> What you have to do: Retype the lines below exactly, from the one that contains "364 317 40.47" through the last, and leave every picture out.

> Stored dataset items:
□ □ □ □ □ □ □

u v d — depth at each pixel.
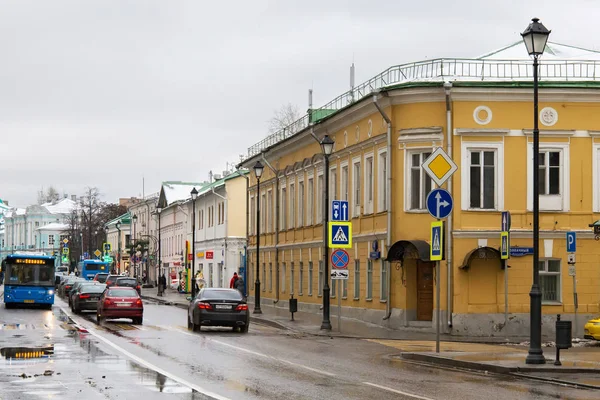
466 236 35.16
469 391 16.34
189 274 83.25
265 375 18.73
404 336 33.38
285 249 55.03
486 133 35.31
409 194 36.44
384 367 21.00
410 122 36.19
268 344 28.03
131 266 131.75
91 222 146.50
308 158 49.75
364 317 40.47
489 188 35.59
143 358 22.34
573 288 35.28
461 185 35.31
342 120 43.28
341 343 29.34
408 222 36.34
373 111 39.19
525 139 35.47
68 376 18.12
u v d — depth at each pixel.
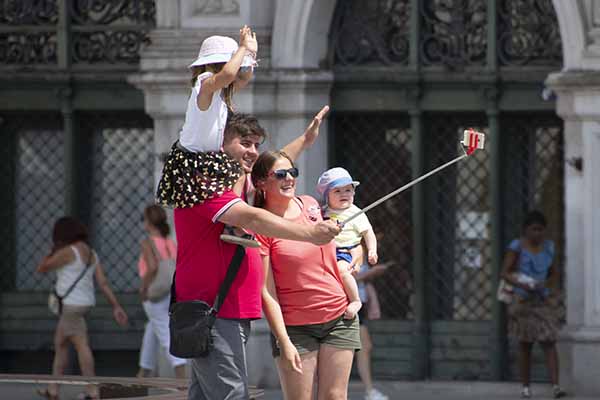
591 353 29.30
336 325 17.16
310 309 16.98
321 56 31.70
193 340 14.82
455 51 31.31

□ □ □ □ □ □ □

> Response to this task:
364 317 40.47
489 188 35.59
143 358 22.34
573 288 35.28
461 185 35.31
342 120 43.28
341 343 29.34
408 222 36.34
373 111 39.19
525 139 35.47
68 376 18.12
u v d — depth at each pixel.
591 353 29.30
336 325 17.16
310 309 16.98
321 56 31.70
193 340 14.82
455 51 31.31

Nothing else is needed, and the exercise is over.